AGT-903 Strategy Brain	Cohort-aggregated GP attribution for strategic retrospectives ("did the consumption-pricing pivot work?", "is whale-customer GP eroding?"). Multi-quarter window, called via fan-out across endorsed cohorts.	Quarterly + ad-hoc strategic batches.
RevOps direct	Workspace exploration: filter to a customer, get the decomposition card.	Ad-hoc.

Cost + latency profile

Tactic	Implementation
Default model	Claude Haiku for the LLM portion (workload-shaping recommendations + credible_alternative). Sonnet only when caller passes `deep_analysis: true` for cohort-aggregated calls from AGT-903.
Per-call cost (Haiku)	~1.5K input + 500 output ≈ $0.005 per call. Same scale as TOOL-004 / TOOL-008.
Per-call cost (Sonnet, deep mode)	~$0.05–0.10 per call. Reserved for AGT-903 cohort fan-outs.
Latency target	< 800ms p95 for Haiku-mode. Cohort fan-outs from AGT-903 batched in parallel up to 20-wide.
Caching	Stateless; no caching at tool level. Caller (AGT-503 daily batch) caches per-account-quarter results.

Eval criteria

Criterion	Measurement	Pass threshold
Decomposition arithmetic correctness	Synthetic fixtures with known answers; check sum-of-parts = whole within rounding tolerance	100% — hard requirement
Refusal-on-missing-cost-data	Fixtures with backend_cost_per_unit missing for > 5% of events: tool must refuse, not estimate	100% — hard requirement
Tier-migration scenario projection consistency	Same scenario re-run on same input produces same projection (modulo LLM-portion variance on credible_alternative)	Numerical components 100% identical; LLM components within Levenshtein distance threshold
credible_alternative quality	For each propose-tier-migration scenario: brain-prompt eval verifies a credible "case for NOT migrating" is articulated, not a wave-of-the-hand	≥ 90% pass on subjective rubric (manual review batch)
Workload-shaping play classification correctness	10 fixtures with known optimal play class: tool's primary recommendation matches	≥ 80%
Cohort-aggregation correctness	Sum across N customer calls equals single aggregate-mode call within rounding	100%

Failure modes

Symptom	Likely cause	Action
Tool projects GP uplift on tier-migration that doesn't materialize	Switching cost class underestimated; customer migrated but lost faster than projected; backend-cost benchmark stale	AGT-503 retrospective on accepted plays.
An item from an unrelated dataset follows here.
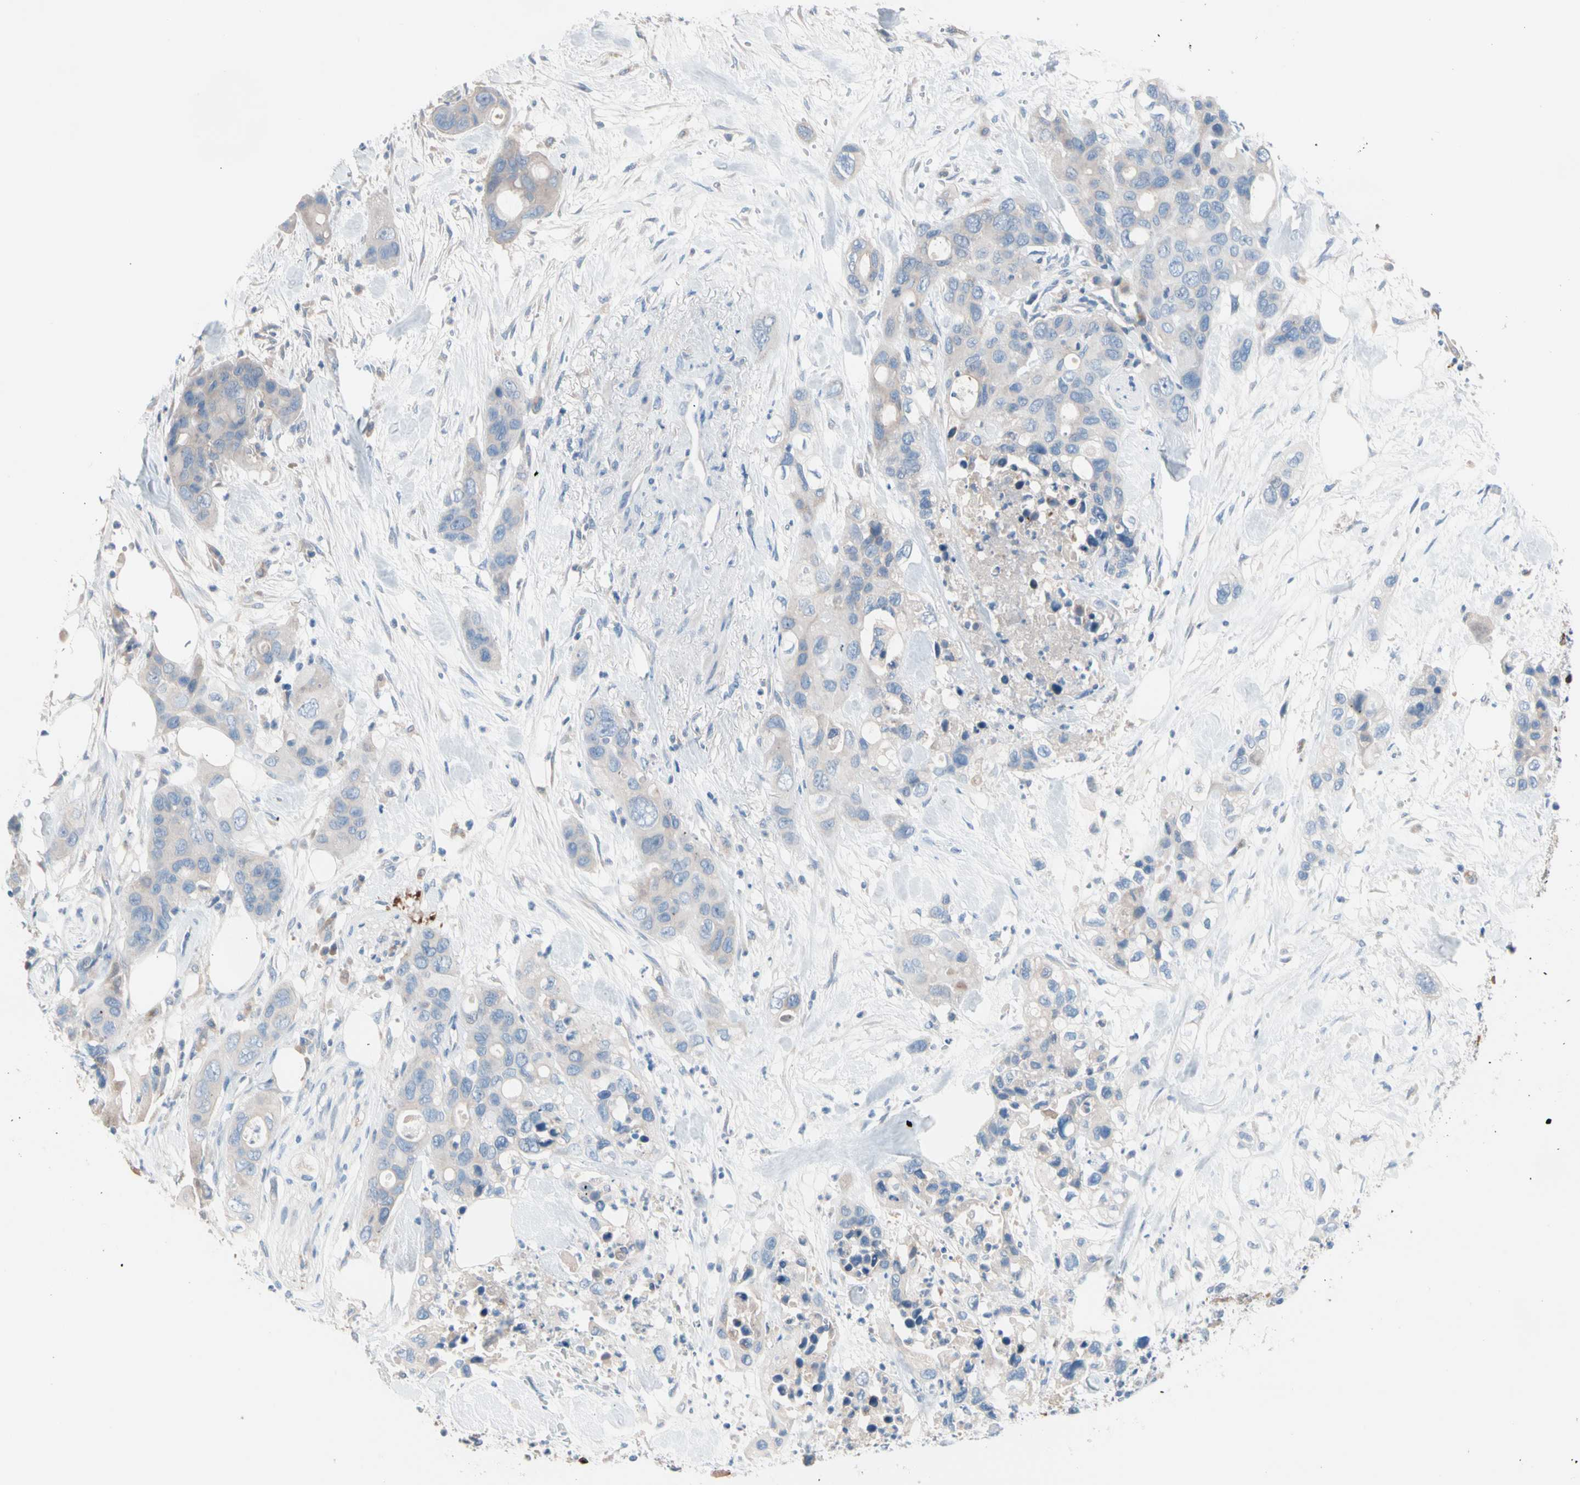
{"staining": {"intensity": "weak", "quantity": "<25%", "location": "cytoplasmic/membranous"}, "tissue": "pancreatic cancer", "cell_type": "Tumor cells", "image_type": "cancer", "snomed": [{"axis": "morphology", "description": "Adenocarcinoma, NOS"}, {"axis": "topography", "description": "Pancreas"}], "caption": "High power microscopy histopathology image of an immunohistochemistry histopathology image of adenocarcinoma (pancreatic), revealing no significant positivity in tumor cells.", "gene": "CASQ1", "patient": {"sex": "female", "age": 71}}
Adjust switching_cost_class rubric. Refresh benchmark_unit_cost_usd inputs.
Tool refuses on every call for a customer cohort	backend_cost feeds not piped through for that cohort (e.g., new region, new cloud provider)	RevOps escalates to FinOps / data-engineering; tool's refusal is the correct surfacing.
credible_alternative is generic / wave-of-the-hand	LLM portion not seeing enough context; system prompt insufficient	Tighten system prompt with few-shot examples from approved AGT-503 plays. Eval rubric catches this.
workload_shaping_recommendations don't survive engineering review	Tool overweighting play classes that aren't actually deployable on current infrastructure	Pre-conditions field is the gate; engineering reviews preconditions, marks unsupported play classes as gated. Tool reads gate config on next call.

TOOL-015 Consumption-Margin Decomposer · Tier 3 specialist · Wave 4 · Schema v38 · RevOps + FP&A owned
Status: Specced v38, build deferred (synth corpus extension + AGT-503 tier-migration spec land must complete first).
Called by: AGT-503 Expansion Trigger (primary, daily batch) · AGT-901 Pipeline Brain · AGT-902 Account Brain · AGT-903 Strategy Brain (cohort fan-out) · RevOps direct.
Reads input from caller (no direct table reads). Caller assembles consumption_events from UsageMeteringLog + backend cost feeds.
Closes the consumption-business GP-attribution gap that AGT-503 tier-migration plays and AGT-903 strategic-margin retrospectives need. Deterministic core + Haiku LLM characterization.
Companion: TOOL-004 Consumption Forecasting (forecasts volume; TOOL-015 attributes margin) · TOOL-014 Segment-LTV Decomposer (LTV decomposition; TOOL-015 GP decomposition).